Due to the coronavirus outbreak and the Russia-Ukraine conflict, the company is unable to estimate the impact on its business. The company expects to report a net loss for the fourth quarter of 2022. In fourth-quarter 2022, it anticipates net interest expenses to be nearly $170 million. For the full year, it expects the same to be $610 million, excluding losses on extinguishment of debt. Depreciation and amortization are forecast to be roughly $195 million for the fourth quarter of 2022 and $740 million for the full year of 2022.

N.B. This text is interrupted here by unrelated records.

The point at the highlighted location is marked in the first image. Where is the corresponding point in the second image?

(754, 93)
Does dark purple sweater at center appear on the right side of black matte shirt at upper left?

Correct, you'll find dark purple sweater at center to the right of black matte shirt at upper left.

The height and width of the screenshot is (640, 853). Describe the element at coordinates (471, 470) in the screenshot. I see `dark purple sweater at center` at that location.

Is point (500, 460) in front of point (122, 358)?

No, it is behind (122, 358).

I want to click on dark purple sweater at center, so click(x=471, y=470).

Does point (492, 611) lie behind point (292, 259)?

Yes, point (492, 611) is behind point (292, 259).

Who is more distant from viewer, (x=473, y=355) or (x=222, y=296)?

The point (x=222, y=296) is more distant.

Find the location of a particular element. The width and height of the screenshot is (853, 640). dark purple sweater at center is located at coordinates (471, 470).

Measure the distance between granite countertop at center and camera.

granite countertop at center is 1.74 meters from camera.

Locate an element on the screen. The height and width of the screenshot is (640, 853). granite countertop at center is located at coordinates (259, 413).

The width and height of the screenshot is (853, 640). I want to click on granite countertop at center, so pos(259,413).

The company expects occupancy to be in the mid-to-high 80% range in the fourth quarter of 2022. Capacity days are anticipated to be 5.1 million in the fourth quarter. In the fourth quarter, the company expects revenues to be in the range of $1.4-$1.5 billion. Adjusted net cruise cost (excluding fuel per capacity day) is likely to decline nearly 10% in the second half of 2022 compared to the first half of 2022.
Zacks Rank & Key Picks
Norwegian Cruise currently carries a Zacks Rank #4 (Sell).
You can see the complete list of today’s Zacks #1 Rank (Strong Buy) stocks here.
Some better-ranked stocks in the Zacks Consumer Discretionary sector are Marriott International, Inc. (MAR - Free Report) , Crocs, Inc. (CROX - Free Report) and Caesars Entertainment, Inc. (CZR - Free Report) .
Marriott currently carries a Zacks Rank #2 (Buy). MAR has a trailing four-quarter earnings surprise of 18.6%, on average. The stock has declined 10% in the past year.
The Zacks Consensus Estimate for MAR’s current financial year sales and EPS indicates a surge of 46.8% and 104.1%, respectively, from the year-ago period’s reported levels.
Crocs currently has a Zacks Rank #2. CROX has a long-term earnings growth rate of 15%. Shares of Crocs have plunged 55% in the past year.
The Zacks Consensus Estimate for CROX’s 2022 sales and EPS indicates a rise of 49.6% and 20.7%, respectively, from the year-ago period’s levels.
Caesars Entertainment carries a Zacks Rank #2. The stock has declined 57.2% in the past year.
The Zacks Consensus Estimate for CZR’s current financial year sales and EPS indicates growth of 14.1% and 25.9%, respectively, from the year-ago period’s reported levels.